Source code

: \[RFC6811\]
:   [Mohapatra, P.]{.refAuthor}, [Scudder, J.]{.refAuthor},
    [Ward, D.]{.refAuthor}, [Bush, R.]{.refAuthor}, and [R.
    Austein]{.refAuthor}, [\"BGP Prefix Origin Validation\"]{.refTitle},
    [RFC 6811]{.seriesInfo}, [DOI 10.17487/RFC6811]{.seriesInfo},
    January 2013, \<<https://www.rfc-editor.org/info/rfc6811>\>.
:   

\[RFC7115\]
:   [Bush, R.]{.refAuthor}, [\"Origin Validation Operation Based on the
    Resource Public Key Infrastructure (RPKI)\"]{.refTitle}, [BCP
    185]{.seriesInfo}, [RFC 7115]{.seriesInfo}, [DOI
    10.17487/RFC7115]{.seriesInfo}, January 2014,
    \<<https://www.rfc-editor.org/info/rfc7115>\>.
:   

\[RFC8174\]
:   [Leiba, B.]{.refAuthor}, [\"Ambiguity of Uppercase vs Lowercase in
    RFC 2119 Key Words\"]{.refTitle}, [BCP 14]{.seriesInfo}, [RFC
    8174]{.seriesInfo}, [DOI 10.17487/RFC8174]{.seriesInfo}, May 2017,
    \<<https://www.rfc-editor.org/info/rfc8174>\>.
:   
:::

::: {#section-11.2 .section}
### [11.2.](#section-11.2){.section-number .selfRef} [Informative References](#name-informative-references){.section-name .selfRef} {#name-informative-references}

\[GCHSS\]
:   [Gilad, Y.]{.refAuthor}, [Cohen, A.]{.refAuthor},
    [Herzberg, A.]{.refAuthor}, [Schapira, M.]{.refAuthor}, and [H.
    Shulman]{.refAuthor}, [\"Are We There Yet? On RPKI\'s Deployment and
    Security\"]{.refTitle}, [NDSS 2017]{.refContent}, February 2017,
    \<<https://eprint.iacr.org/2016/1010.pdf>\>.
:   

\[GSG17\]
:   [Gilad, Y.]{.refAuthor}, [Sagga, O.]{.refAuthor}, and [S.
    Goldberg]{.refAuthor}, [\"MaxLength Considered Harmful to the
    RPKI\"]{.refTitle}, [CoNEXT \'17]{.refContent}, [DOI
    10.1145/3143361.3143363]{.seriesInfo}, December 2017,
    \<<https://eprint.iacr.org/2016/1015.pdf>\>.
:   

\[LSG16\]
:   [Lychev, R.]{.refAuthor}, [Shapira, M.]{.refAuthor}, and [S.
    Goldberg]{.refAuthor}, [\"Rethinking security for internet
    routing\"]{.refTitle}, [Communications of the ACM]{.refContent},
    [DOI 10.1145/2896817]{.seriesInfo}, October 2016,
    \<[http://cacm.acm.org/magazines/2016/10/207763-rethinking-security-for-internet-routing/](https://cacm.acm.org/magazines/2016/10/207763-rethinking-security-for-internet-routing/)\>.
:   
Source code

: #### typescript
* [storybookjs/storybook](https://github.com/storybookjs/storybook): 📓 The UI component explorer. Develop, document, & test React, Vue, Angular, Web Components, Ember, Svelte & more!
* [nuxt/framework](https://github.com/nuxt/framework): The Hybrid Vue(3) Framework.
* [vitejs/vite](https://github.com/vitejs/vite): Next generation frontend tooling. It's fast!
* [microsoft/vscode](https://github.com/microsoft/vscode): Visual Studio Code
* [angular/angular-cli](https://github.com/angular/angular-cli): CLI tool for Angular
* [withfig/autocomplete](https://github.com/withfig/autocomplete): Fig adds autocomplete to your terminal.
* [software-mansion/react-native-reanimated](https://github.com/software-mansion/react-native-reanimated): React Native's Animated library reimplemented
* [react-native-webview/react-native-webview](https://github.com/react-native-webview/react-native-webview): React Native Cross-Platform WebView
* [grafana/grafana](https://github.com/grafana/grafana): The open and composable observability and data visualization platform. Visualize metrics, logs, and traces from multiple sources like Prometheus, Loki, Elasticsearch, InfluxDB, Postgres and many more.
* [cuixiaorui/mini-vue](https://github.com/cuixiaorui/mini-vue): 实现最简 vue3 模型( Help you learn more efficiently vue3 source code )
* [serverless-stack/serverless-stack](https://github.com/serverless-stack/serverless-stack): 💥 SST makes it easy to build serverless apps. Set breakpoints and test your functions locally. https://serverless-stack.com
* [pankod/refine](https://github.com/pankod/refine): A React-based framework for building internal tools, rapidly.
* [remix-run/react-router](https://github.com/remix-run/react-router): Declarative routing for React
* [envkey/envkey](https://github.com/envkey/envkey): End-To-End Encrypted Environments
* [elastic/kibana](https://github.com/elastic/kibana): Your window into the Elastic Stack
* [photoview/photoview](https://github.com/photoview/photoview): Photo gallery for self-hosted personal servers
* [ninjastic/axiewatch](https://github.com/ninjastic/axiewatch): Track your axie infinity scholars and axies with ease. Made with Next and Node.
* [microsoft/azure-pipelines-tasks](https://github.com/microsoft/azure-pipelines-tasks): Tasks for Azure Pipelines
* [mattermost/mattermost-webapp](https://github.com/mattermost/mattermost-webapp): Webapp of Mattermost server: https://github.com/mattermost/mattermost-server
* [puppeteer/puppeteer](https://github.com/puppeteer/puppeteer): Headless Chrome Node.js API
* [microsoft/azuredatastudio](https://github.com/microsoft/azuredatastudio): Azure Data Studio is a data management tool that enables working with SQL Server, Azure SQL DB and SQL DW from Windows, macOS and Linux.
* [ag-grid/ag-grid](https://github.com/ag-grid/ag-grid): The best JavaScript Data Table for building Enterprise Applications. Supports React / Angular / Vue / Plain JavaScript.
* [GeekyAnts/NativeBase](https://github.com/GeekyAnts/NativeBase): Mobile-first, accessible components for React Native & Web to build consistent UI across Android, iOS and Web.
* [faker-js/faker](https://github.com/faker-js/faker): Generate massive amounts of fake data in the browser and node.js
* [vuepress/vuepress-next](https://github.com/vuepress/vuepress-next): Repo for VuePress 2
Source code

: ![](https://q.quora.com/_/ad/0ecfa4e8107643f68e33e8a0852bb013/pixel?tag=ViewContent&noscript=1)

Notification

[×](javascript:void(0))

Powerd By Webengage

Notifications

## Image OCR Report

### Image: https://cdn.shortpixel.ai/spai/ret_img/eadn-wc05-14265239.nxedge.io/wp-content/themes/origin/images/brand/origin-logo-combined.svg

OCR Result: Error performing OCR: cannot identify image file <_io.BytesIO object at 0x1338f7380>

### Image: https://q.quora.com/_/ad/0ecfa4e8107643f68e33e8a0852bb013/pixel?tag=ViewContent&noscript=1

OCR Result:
=======
- _Task goal_
Your job is to copy all the records exactly.

- _Exercise answer_
Source code

: \[RFC6811\]
:   [Mohapatra, P.]{.refAuthor}, [Scudder, J.]{.refAuthor},
    [Ward, D.]{.refAuthor}, [Bush, R.]{.refAuthor}, and [R.
    Austein]{.refAuthor}, [\"BGP Prefix Origin Validation\"]{.refTitle},
    [RFC 6811]{.seriesInfo}, [DOI 10.17487/RFC6811]{.seriesInfo},
    January 2013, \<<https://www.rfc-editor.org/info/rfc6811>\>.
:   

\[RFC7115\]
:   [Bush, R.]{.refAuthor}, [\"Origin Validation Operation Based on the
    Resource Public Key Infrastructure (RPKI)\"]{.refTitle}, [BCP
    185]{.seriesInfo}, [RFC 7115]{.seriesInfo}, [DOI
    10.17487/RFC7115]{.seriesInfo}, January 2014,
    \<<https://www.rfc-editor.org/info/rfc7115>\>.
:   

\[RFC8174\]
:   [Leiba, B.]{.refAuthor}, [\"Ambiguity of Uppercase vs Lowercase in
    RFC 2119 Key Words\"]{.refTitle}, [BCP 14]{.seriesInfo}, [RFC
    8174]{.seriesInfo}, [DOI 10.17487/RFC8174]{.seriesInfo}, May 2017,
    \<<https://www.rfc-editor.org/info/rfc8174>\>.
:   
:::

::: {#section-11.2 .section}
### [11.2.](#section-11.2){.section-number .selfRef} [Informative References](#name-informative-references){.section-name .selfRef} {#name-informative-references}

\[GCHSS\]
:   [Gilad, Y.]{.refAuthor}, [Cohen, A.]{.refAuthor},
    [Herzberg, A.]{.refAuthor}, [Schapira, M.]{.refAuthor}, and [H.
    Shulman]{.refAuthor}, [\"Are We There Yet? On RPKI\'s Deployment and
    Security\"]{.refTitle}, [NDSS 2017]{.refContent}, February 2017,
    \<<https://eprint.iacr.org/2016/1010.pdf>\>.
:   

\[GSG17\]
:   [Gilad, Y.]{.refAuthor}, [Sagga, O.]{.refAuthor}, and [S.
    Goldberg]{.refAuthor}, [\"MaxLength Considered Harmful to the
    RPKI\"]{.refTitle}, [CoNEXT \'17]{.refContent}, [DOI
    10.1145/3143361.3143363]{.seriesInfo}, December 2017,
    \<<https://eprint.iacr.org/2016/1015.pdf>\>.
:   

\[LSG16\]
:   [Lychev, R.]{.refAuthor}, [Shapira, M.]{.refAuthor}, and [S.
    Goldberg]{.refAuthor}, [\"Rethinking security for internet
    routing\"]{.refTitle}, [Communications of the ACM]{.refContent},
    [DOI 10.1145/2896817]{.seriesInfo}, October 2016,
    \<[http://cacm.acm.org/magazines/2016/10/207763-rethinking-security-for-internet-routing/](https://cacm.acm.org/magazines/2016/10/207763-rethinking-security-for-internet-routing/)\>.
:   
Source code

: #### typescript
* [storybookjs/storybook](https://github.com/storybookjs/storybook): 📓 The UI component explorer. Develop, document, & test React, Vue, Angular, Web Components, Ember, Svelte & more!
* [nuxt/framework](https://github.com/nuxt/framework): The Hybrid Vue(3) Framework.
* [vitejs/vite](https://github.com/vitejs/vite): Next generation frontend tooling. It's fast!
* [microsoft/vscode](https://github.com/microsoft/vscode): Visual Studio Code
* [angular/angular-cli](https://github.com/angular/angular-cli): CLI tool for Angular
* [withfig/autocomplete](https://github.com/withfig/autocomplete): Fig adds autocomplete to your terminal.
* [software-mansion/react-native-reanimated](https://github.com/software-mansion/react-native-reanimated): React Native's Animated library reimplemented
* [react-native-webview/react-native-webview](https://github.com/react-native-webview/react-native-webview): React Native Cross-Platform WebView
* [grafana/grafana](https://github.com/grafana/grafana): The open and composable observability and data visualization platform. Visualize metrics, logs, and traces from multiple sources like Prometheus, Loki, Elasticsearch, InfluxDB, Postgres and many more.
* [cuixiaorui/mini-vue](https://github.com/cuixiaorui/mini-vue): 实现最简 vue3 模型( Help you learn more efficiently vue3 source code )
* [serverless-stack/serverless-stack](https://github.com/serverless-stack/serverless-stack): 💥 SST makes it easy to build serverless apps. Set breakpoints and test your functions locally. https://serverless-stack.com
* [pankod/refine](https://github.com/pankod/refine): A React-based framework for building internal tools, rapidly.
* [remix-run/react-router](https://github.com/remix-run/react-router): Declarative routing for React
* [envkey/envkey](https://github.com/envkey/envkey): End-To-End Encrypted Environments
* [elastic/kibana](https://github.com/elastic/kibana): Your window into the Elastic Stack
* [photoview/photoview](https://github.com/photoview/photoview): Photo gallery for self-hosted personal servers
* [ninjastic/axiewatch](https://github.com/ninjastic/axiewatch): Track your axie infinity scholars and axies with ease. Made with Next and Node.
* [microsoft/azure-pipelines-tasks](https://github.com/microsoft/azure-pipelines-tasks): Tasks for Azure Pipelines
* [mattermost/mattermost-webapp](https://github.com/mattermost/mattermost-webapp): Webapp of Mattermost server: https://github.com/mattermost/mattermost-server
* [puppeteer/puppeteer](https://github.com/puppeteer/puppeteer): Headless Chrome Node.js API
* [microsoft/azuredatastudio](https://github.com/microsoft/azuredatastudio): Azure Data Studio is a data management tool that enables working with SQL Server, Azure SQL DB and SQL DW from Windows, macOS and Linux.
* [ag-grid/ag-grid](https://github.com/ag-grid/ag-grid): The best JavaScript Data Table for building Enterprise Applications. Supports React / Angular / Vue / Plain JavaScript.
* [GeekyAnts/NativeBase](https://github.com/GeekyAnts/NativeBase): Mobile-first, accessible components for React Native & Web to build consistent UI across Android, iOS and Web.
* [faker-js/faker](https://github.com/faker-js/faker): Generate massive amounts of fake data in the browser and node.js
* [vuepress/vuepress-next](https://github.com/vuepress/vuepress-next): Repo for VuePress 2
Source code

: ![](https://q.quora.com/_/ad/0ecfa4e8107643f68e33e8a0852bb013/pixel?tag=ViewContent&noscript=1)

Notification

[×](javascript:void(0))

Powerd By Webengage

Notifications

## Image OCR Report

### Image: https://cdn.shortpixel.ai/spai/ret_img/eadn-wc05-14265239.nxedge.io/wp-content/themes/origin/images/brand/origin-logo-combined.svg

OCR Result: Error performing OCR: cannot identify image file <_io.BytesIO object at 0x1338f7380>

### Image: https://q.quora.com/_/ad/0ecfa4e8107643f68e33e8a0852bb013/pixel?tag=ViewContent&noscript=1

OCR Result:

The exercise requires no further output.